Exemple quelque peu exagéré en Europe, mettons en Allemagne par exemple,
et plutôt significatif du Sri Lanka que de la France. Mais quand bien
même, en quoi te sens tu autorisé à empêcher ce salarié et ce patron de
s'entendre ? Tu noteras qu'au Sri Lanka, ils s'entendent, te font un
doigt d'honneur, et élèvent chacun leur niveau de vie en fabricant des
chaussettes qu'ils te revendent à prix d'or (pour eux), pendant que nous
qui avons les moyens de faire comme l'Allemagne avons décidé de mettre
un salaire minimum, un droit du travail de 11000 pages et un impôt
confiscatoire sur les bénéfices des patrons qui malgré ça réussiraient.

Il est quand même effrayant de voir comment nous, pays incapable
d'équilibrer son budget et de moins d'1% de la population mondiale,
prétendons interdire à des étrangers qui sont d'accord entre eux de le
concrétiser par un contrat, et que ce genre d'interventionnisme se
généralise pour tous les actes privés de la part du gouvernement.

>
> On dit merci les 10% de chômage.

Ce sont au contraire les 10% de chômage qui sont la conséquence de cet
interventionnisme.



newsgrouppm

unread,
Jul 1, 2012, 3:12:22 PM7/1/12
to
Oui, parfois il faut choisir entre signer un contrat pour manger et
avoir un toit, et ne pas signer.

Un juste équilibre en quelque sorte...

Vallée

unread,
Jul 1, 2012, 3:18:48 PM7/1/12
to
Colonel Kilgore wrote:
|| Entendu à l'instant sur FR3, JC Mailly (syndicat FO) :
||
|| "Je ne veux pas que le contrat remplace la loi, c'est une question de
|| démocratie".
||
|| Réfléchissez bien, c'est du totalitarisme à l'état natif.
Entre le fort et le faible, entre le riche et le pauvre, entre le maître et
le serviteur, c'est la liberté qui opprime et la loi qui affranchit.



Abbé LACORDAIRE.



Philippe

unread,
Jul 1, 2012, 3:20:14 PM7/1/12
to
le dimanche 1 juillet 2012 21:02, Dobb a écrit:

>> La loi protège les faibles, le contrat les asservis.
>
> Rassurez-vous, comme prototype du totalitarisme, vous avez
> gagné haut la main !
Encore un qui n'a rien compris a Henry David Thoreau

> Un contrat, par définition, vous n'êtes pas obligé de le signer.
> Vous ne le signez que si vous estimez qu'il va dans votre intérêt.
> Alors qu'une loi, par définition, vous êtes contraint par des
> milices de vous y conformer.

Montesquieu: De l'esprit des lois. Il y a tout dedans.

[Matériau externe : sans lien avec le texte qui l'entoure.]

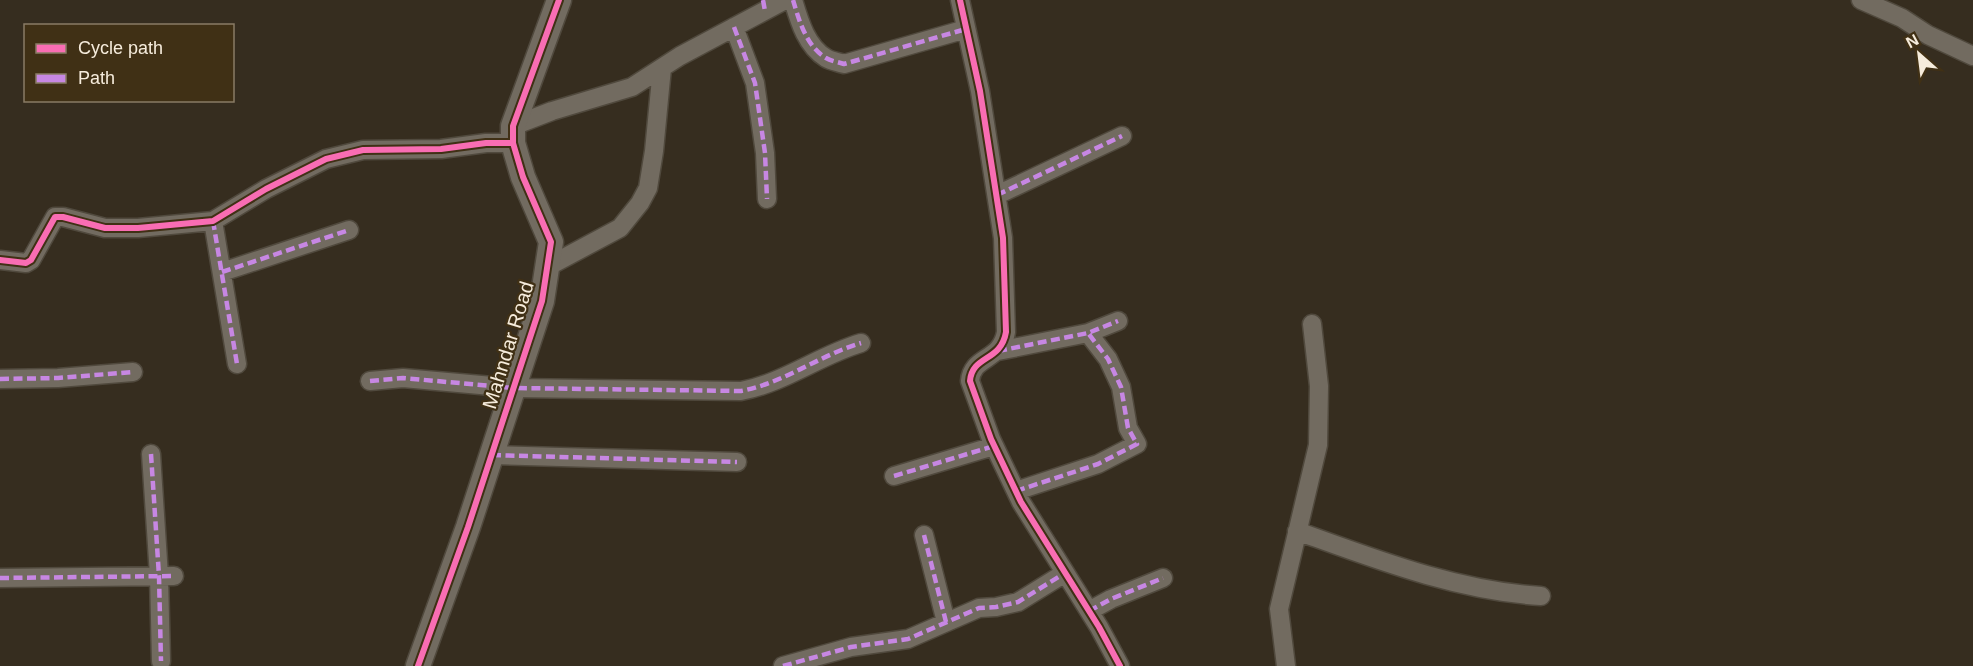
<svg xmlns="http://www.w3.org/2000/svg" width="1973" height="666" font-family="Helvetica,sans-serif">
	<rect width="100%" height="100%" fill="#362d1f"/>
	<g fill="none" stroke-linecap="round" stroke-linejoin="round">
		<g stroke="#50493d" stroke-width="21">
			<path id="minor" d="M793 0C799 20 806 46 826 58 831 61 838 62 844 64L966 29
				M960 0 980 91 1003 238 1006 332C1001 362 972 355 970 381L991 439 1021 502 1099 627 1120 666
				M1861 0 1902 18 1928 35 1973 56
				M734 27 755 83 765 153 767 199
				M513 126 552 111 632 87 680 56 785 0
				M997 195 1122 136
				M213 221 237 364
				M0 260 26 263 31 260 55 217H63L105 228H138L213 221 266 189 326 159 363 150 441 149 486 143H513
				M547 267 620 228 640 203 648 188 654 151 662 68
				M222 272 349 230
				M998 351 1088 333 1118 321
				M0 379 58 378 133 372
				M370 381 403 378 514 388 741 391C784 383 820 355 861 343
				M151 454 159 576 161 661
				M492 455 737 462
				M894 476 994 446
				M1016 491 1098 464 1137 444 1128 428 1121 387 1108 359 1088 333
				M1297 531C1375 559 1457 591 1541 596
				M924 535 946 622
				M0 578 174 576
				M1089 611 1111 599 1163 578
				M783 666 851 647 908 639 979 608 996 607 1018 602 1065 573
				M1286 666 1279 609 1318 445 1319 386 1312 324"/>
		</g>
		<g stroke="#50493d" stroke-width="27">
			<path id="tertiary" d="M418 666 468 527 542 301 551 242 523 177 513 143V126L559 0"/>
		</g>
		<use href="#minor" stroke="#726b60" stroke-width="18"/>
		<use href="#tertiary" stroke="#726b60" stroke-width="24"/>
		<path stroke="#c787e3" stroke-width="4.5" stroke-dasharray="9 4.5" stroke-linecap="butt" d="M763 0 765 11
			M793 0C799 20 806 46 826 58 831 61 838 62 844 64L966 29
			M734 27 755 83 765 153 767 199
			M997 195 1122 136
			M213 221 237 364
			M222 272 349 230
			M998 351 1088 333 1118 321
			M0 379 58 378 133 372
			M370 381 403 378 514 388 741 391C784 383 820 355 861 343
			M151 454 159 576 161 661
			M492 455 737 462
			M894 476 994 446
			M1016 491 1098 464 1137 444 1128 428 1121 387 1108 359 1088 333
			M924 535 946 622
			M0 578 174 576
			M1089 611 1111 599 1163 578
			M783 666 851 647 908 639 979 608 996 607 1018 602 1065 573"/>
		<g stroke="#403015" stroke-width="10">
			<path id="cycleway" d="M960 0 980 91 1003 238 1006 332C1001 362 972 355 970 381L991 439 1021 502 1099 627 1120 666
				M0 260 26 263 31 260 55 217H63L105 228H138L213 221 266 189 326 159 363 150 441 149 486 143H513
				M418 666 468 527 542 301 551 242 523 177 513 143V126L559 0"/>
		</g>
		<use href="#cycleway" stroke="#f96db3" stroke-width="6"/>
	</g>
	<g text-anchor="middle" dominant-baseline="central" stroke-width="4.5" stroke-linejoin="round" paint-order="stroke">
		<g font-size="20" fill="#f6ecdc" stroke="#403015">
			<text transform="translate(508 345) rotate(-73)">Mahndar Road</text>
		</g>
	</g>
	<rect x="24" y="24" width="210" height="78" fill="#403015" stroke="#897b65" stroke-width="1.5"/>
	<rect x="36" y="44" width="30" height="9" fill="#f96db3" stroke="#897b65" stroke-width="1.5"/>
	<text x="78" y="54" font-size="18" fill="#f6ecdc">Cycle path</text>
	<rect x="36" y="74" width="30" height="9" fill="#c787e3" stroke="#897b65" stroke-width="1.5"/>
	<text x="78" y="84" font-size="18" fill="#f6ecdc">Path</text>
	<g transform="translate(1919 54) rotate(332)" stroke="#403015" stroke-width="4.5" paint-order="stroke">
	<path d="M0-4.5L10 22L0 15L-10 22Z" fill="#f6ecdc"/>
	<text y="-9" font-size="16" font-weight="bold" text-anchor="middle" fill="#f6ecdc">N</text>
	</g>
</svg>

Et que se passe-t-il si il y a un litige lié a un contrat? Il faut
aller voir des juges qui eux "disent" la loi....

Drole de vision où ce qui harmonise la société (les lois) est vu comme
élément d'oppression alors que ce qui est établi sous rapport de force
(le contrat) est vu comme l'idéal.

Je suppose que Mr est du coté du manche quand un coup de balai est en
route.

newsgrouppm

unread,
Jul 1, 2012, 3:23:50 PM7/1/12
to
Le 01/07/2012 18:51, Colonel Kilgore a écrit :
> newsgrouppm a pensé très fort :
>
>> Mais, tu ne réponds pas à l'argument qui que le contrat est la
>> liberté... du plus fort.
>
> Le contrat, par définition, n'est pas la liberté du plus fort. C'est le
> résultat d'un rapprochement offre/demande, ce qui n'est pas la même chose.
>

Un contrat de travail (et la plupart des autres contrats) n'est pas un
rapprochement offre demande, dans le mesure où le marché n'est pas
centralisé. Un contrat est une transaction négociée grès à grès où la
raison du plus fort (ou de celui qui pense être le plus fort) est la
meilleur.

>
> Au contraire d'une règle imposée par l'état, qui est bien la "liberté"
> du plus fort (l'état), qui impose ce qu'il estime approprié, de façon
> absolue.
>
>


Tout à fait, mais l'état est censé de travailler pour le bien commun par
la volonté du plus grand nombre et non répondre aux sollicitation
corporatistes ou lobby. Evidemment, ce n'est pas le cas. Mais l'on a
affaire autre problème qui est le fonctionnement démocratique de nos
institutions.


Philippe

unread,
Jul 1, 2012, 3:27:14 PM7/1/12
to
le dimanche 1 juillet 2012 21:02, Dobb a écrit:

> "Philippe" :
>
>> La loi protège les faibles, le contrat les asservis.
>
> Rassurez-vous, comme prototype du totalitarisme, vous avez
> gagné haut la main !

une rousse me dit:
Contrat: Convention, accord de volontés ayant pour but d'engendrer une
obligation d'une ou de plusieurs personnes envers une ou plusieurs
autres. (Quatre conditions sont nécessaires pour la validité du contrat
: le consentement des parties, la capacité de contracter, un objet
certain, une cause licite.)

La clause licite est justement le respect des lois.

Mol

unread,
Jul 1, 2012, 3:33:19 PM7/1/12
to
Le 01/07/2012 21:20, Philippe a écrit :
> le dimanche 1 juillet 2012 21:02, Dobb a écrit:
>
>>> La loi protège les faibles, le contrat les asservis.
>>
>> Rassurez-vous, comme prototype du totalitarisme, vous avez
>> gagné haut la main !
> Encore un qui n'a rien compris a Henry David Thoreau

Ah ? Et tu peux nous expliquer avec quels arguments tu balaies les
implications totalitaristes de ton slogan ?
>
>> Un contrat, par définition, vous n'êtes pas obligé de le signer.
>> Vous ne le signez que si vous estimez qu'il va dans votre intérêt.
>> Alors qu'une loi, par définition, vous êtes contraint par des
>> milices de vous y conformer.
>
> Montesquieu: De l'esprit des lois. Il y a tout dedans.
>
>
> Et que se passe-t-il si il y a un litige lié a un contrat? Il faut
> aller voir des juges qui eux "disent" la loi....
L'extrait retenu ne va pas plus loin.